Но ведь есть же и еще кое-кто из показывающих: это некоторое, хотя и неясное брожение в обществе какого-то вопроса, какого-то подозрения, слышен какой-то неясный слух, чувствуется, что существует какое-то ожидание.
Наконец, свидетельствует и некоторое сопоставление фактов, весьма характерное, хотя, признаюсь, и неопределенное: во-первых, этот припадок падучей болезни именно в день катастрофы, припадок, который так старательно принужден был почему-то защищать и отстаивать обвинитель.
Затем это внезапное самоубийство Смердякова накануне суда.
Затем не менее внезапное показание старшего брата подсудимого, сегодня на суде, до сих пор верившего в виновность брата и вдруг приносящего деньги и тоже провозгласившего опять-таки имя Смердякова как убийцы!
О, я вполне убежден вместе с судом и с прокуратурой, что Иван Карамазов – больной и в горячке, что показание его действительно могло быть отчаянною попыткой, замышленною притом же в бреду, спасти брата, свалив на умершего.
Но, однако же, все-таки произнесено имя Смердякова, опять-таки как будто слышится что-то загадочное.
Что-то как будто тут не договорено, господа присяжные, и не покончено.
И, может быть, еще договорится.
Но об этом пока оставим, это еще впереди.
Суд решил давеча продолжать заседание, но теперь пока, в ожидании, я бы мог кое-что, однако, заметить, например, по поводу характеристики покойного Смердякова, столь тонко и столь талантливо очерченной обвинителем.
Но, удивляясь таланту, не могу, однако же, вполне согласиться с сущностью характеристики.
Я был у Смердякова, я видел его и говорил с ним, он произвел на меня впечатление совсем иное.
Здоровьем он был слаб, это правда, но характером, но сердцем – о нет, это вовсе не столь слабый был человек, как заключило о нем обвинение.
Особенно не нашел я в нем робости, той робости, которую так характерно описывал нам обвинитель.
Простодушия же в нем не было вовсе, напротив, я нашел страшную недоверчивость, прячущуюся под наивностью, и ум, способный весьма многое созерцать.
О! обвинение слишком простодушно почло его слабоумным.
На меня он произвел впечатление совершенно определенное: я ушел с убеждением, что существо это решительно злобное, непомерно честолюбивое, мстительное и знойно завистливое.

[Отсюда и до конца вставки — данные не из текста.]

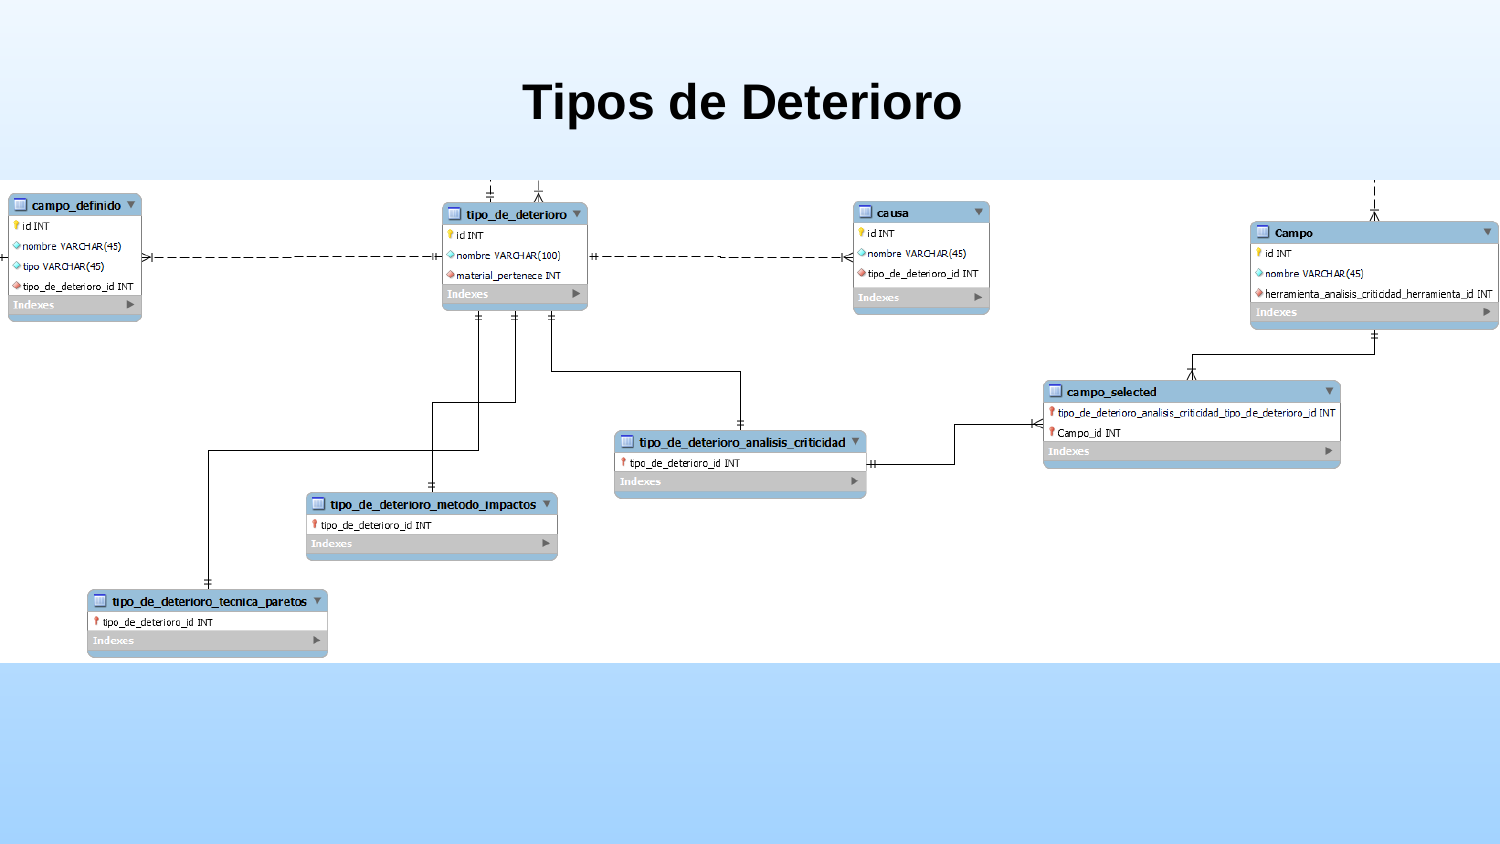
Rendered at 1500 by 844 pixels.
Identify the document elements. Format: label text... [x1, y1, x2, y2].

picture [0, 180, 1500, 663]
title Tipos de Deterioro [468, 44, 1031, 163]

Я собрал кой-какие сведения: он ненавидел происхождение свое, стыдился его и со скрежетом зубов припоминал, что «от Смердящей произошел».
К слуге Григорию и к жене его, бывшим благодетелями его детства, он был непочтителен.
Россию проклинал и над нею смеялся.
Он мечтал уехать во Францию, с тем чтобы переделаться во француза.
Он много и часто толковал еще прежде, что на это недостает ему средств.
Мне кажется, он никого не любил, кроме себя, уважал же себя до странности высоко.
Просвещение видел в хорошем платье, в чистых манишках и в вычищенных сапогах.
Считая себя сам (и на это есть факты) незаконным сыном Федора Павловича, он мог ненавидеть свое положение сравнительно с законными детьми своего господина: им, дескать, все, а ему ничего, им все права, им наследство, а он только повар.